• **Selected extract**
((

I’ve worked in Statistics, Data Science, and Machine Learning for 12 years and like most other Data Scientists I’ve been thinking about how LLMs impact my workflow and my career. The more my job becomes asking an AI to accomplish tasks, the more I worry about getting called in to see The Bobs. I’ve been struggling with how to leverage these tools, which are certainly increasing my capabilities and productivity, to produce more output while also verifying the result. And I think I’ve figured out a framework to think about it. Like a logical AND operation, Data Science is a multiplicative process; the output is only valid if all the input steps are also valid. I think this separates Data Science from other software-dependent tasks.

In contrast, coding up a Web app, a game, a GUI, an API, or a web server are additive processes (like a logical OR). Certainly there is a minimum level of “right” inputs to a functional web app; the buttons have to do something for it to work. However, a button can look off in a personal finance app, but it still works. If your browser-based game is kind of ugly, it can still be played. If your database updates are inefficient they can still do the writes. But Statistical Inference is different; if any join, filter, aggregation, or selection is off then the resulting inference is not useful. LLMs can generate code that runs, code that I can’t write on my own to fit Deep Learning, XGboost, PyMC, whatever other favorite predictive model is. The AI generated script will run. It will pass the tests, validate that all the input data files exist, and type check every input. But is it using the right observational unit in all of the joins? Did it silently drop a rare segment of your customer base that will cause poor results once the model is deployed? Did it align the observation and evaluation windows across all data sources? This level of knowledge is hard for humans to gather because it usually isn’t written down; there is no file to pull into the context or SKILL.md that outlines the rules your Data Engineering team uses to maintain a source table. To find mistakes at this level it usually takes digging into your data transformations and perturbing model inputs to verify model outputs.

))

• **What to produce**
Answer these questions from the passage on Data Science and LLMs:
1. How many years has the writer worked in Statistics, Data Science, and Machine Learning?
2. Which logical operation is Data Science compared to?
3. Which file does the passage name as an example of something that does not outline the rules a Data Engineering team uses to maintain a source table?
The data that comes after the passage is not needed.

[Stored items]
((

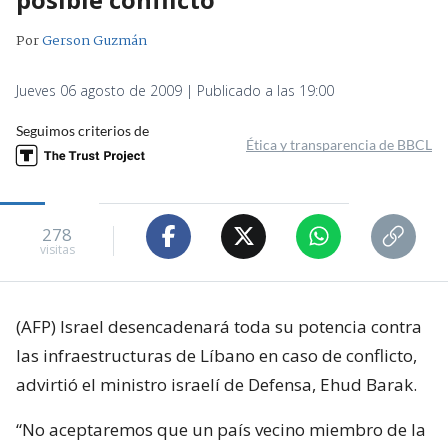
Por
Gerson Guzmán
Jueves 06 agosto de 2009 | Publicado a las 19:00
Seguimos criterios de
Ética y transparencia de BBCL
278
visitas
(AFP) Israel desencadenará toda su potencia contra
las infraestructuras de Líbano en caso de conflicto,
advirtió el ministro israelí de Defensa, Ehud Barak.
“No aceptaremos que un país vecino miembro de la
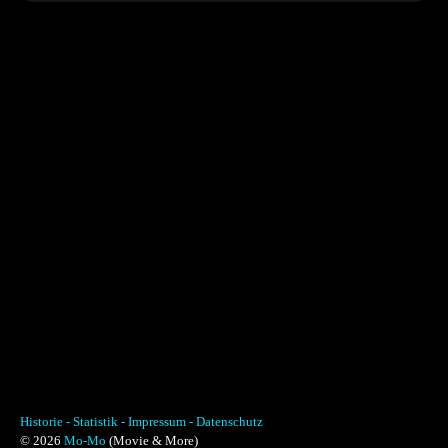
Historie -
Statistik -
Impressum -
Datenschutz
© 2026
Mo-Mo
(Movie & More)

))

• **Output below**
1. 12 years.
2. A logical AND operation.
3. SKILL.md.